More than 100 risk assessment tests have been developed in recent years, but most are unable to predict long-term outcomes and are applicable to just one form of treatment, rather than providing information relevant to multiple treatment modalities.
Because of these limitations, UCSF developed the CAPRA test. It calculates patient risk through five factors: age at diagnosis, Gleason score (a measure of how aggressive the cancer cells appear under the microscope), PSA score (prostate-specific antigen level in the blood), percentage of biopsy scores that test positive for cancer, and clinical tumor stage based on digital exam of the prostate and/or ultrasound.
"The goal of risk assessment is to find the patients at high risk of mortality and treat them aggressively, and for others to guide their treatment or surveillance plan accordingly,'' said Cooperberg.

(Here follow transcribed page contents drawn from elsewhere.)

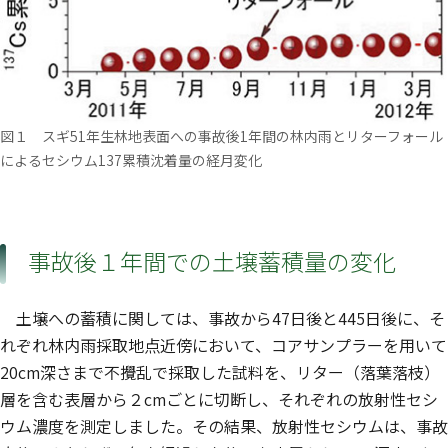
図１ スギ51年生林地表面への事故後1年間の林内雨とリターフォール
によるセシウム137累積沈着量の経月変化
事故後１年間での土壌蓄積量の変化
土壌への蓄積に関しては、事故から47日後と445日後に、そ
れぞれ林内雨採取地点近傍において、コアサンプラーを用いて
20cm深さまで不攪乱で採取した試料を、リター（落葉落枝）
層を含む表層から２cmごとに切断し、それぞれの放射性セシ
ウム濃度を測定しました。その結果、放射性セシウムは、事故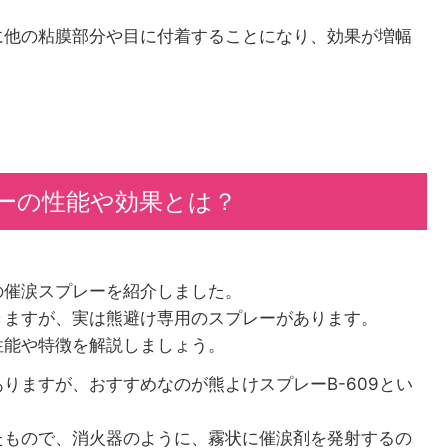
に他の粘膜部分や目に付着することになり、効果が増幅
ーの性能や効果とは？
の催涙スプレーを紹介しました。
きますが、実は熊避け専用のスプレーがあります。
性能や特徴を解説しましょう。
りますが、おすすめなのが熊よけスプレーB-609とい
たもので、消火器のように、霧状に催涙剤を発射するの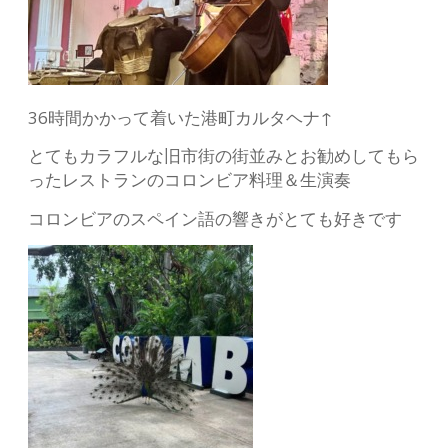
36時間かかって着いた港町カルタヘナ↑
とてもカラフルな旧市街の街並みとお勧めしてもら
ったレストランのコロンビア料理＆生演奏
コロンビアのスペイン語の響きがとても好きです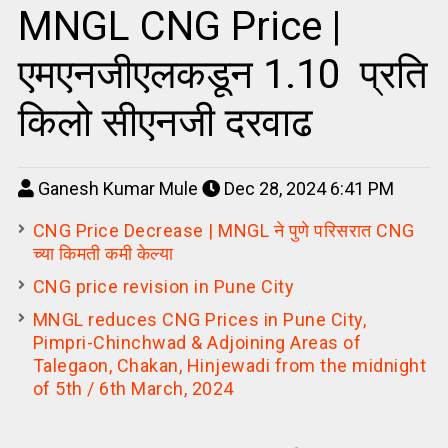
MNGL CNG Price |
एमएनजीएलकडून ₹1.10 प्रति
किलो सीएनजी दरवाढ
Ganesh Kumar Mule
Dec 28, 2024 6:41 PM
CNG Price Decrease | MNGL ने पुणे परिसरात CNG
च्या किमती कमी केल्या
CNG price revision in Pune City
MNGL reduces CNG Prices in Pune City,
Pimpri-Chinchwad & Adjoining Areas of
Talegaon, Chakan, Hinjewadi from the midnight
of 5th / 6th March, 2024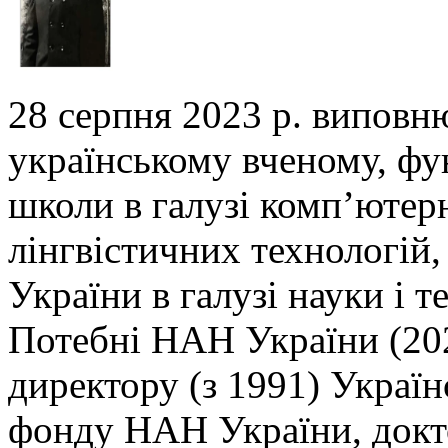
28 серпня 2023 р. виповн
українському вченому,
фу
школи в галузі комп’ютер
лінгвістичних технологій,
України в галузі
науки і т
Потебні НАН України (202
директору (з 1991) Украї
фонду НАН України, докто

The CAPRA test has been independently validated in three studies as being accurate and consistent in predicting pathological and biochemical outcomes after radical prostatectomy (surgery to remove the prostate gland).
The UCSF study was intended to measure the accuracy of CAPRA for its ability to predict metastasis or mortality.
The study looked at men from the Cancer of the Prostate Strategic Urologic Research Endeavor (CaPSURE). A national disease registry launched by UCSF in 1995, it tracks prostate cancer patients at 40 primarily community-based urology practices across the United States.
The patients in the study had undergone radical prostatectomy, radiation therapy, androgen deprivation therapy (hormone therapy), or watchful waiting.
Nearly 3 percent (311) of the men developed bone metastases, 2.4 percent (251) died of prostate cancer, and 14.9 percent (1,582) died of other causes.
The CAPRA score accurately predicted all three outcomes.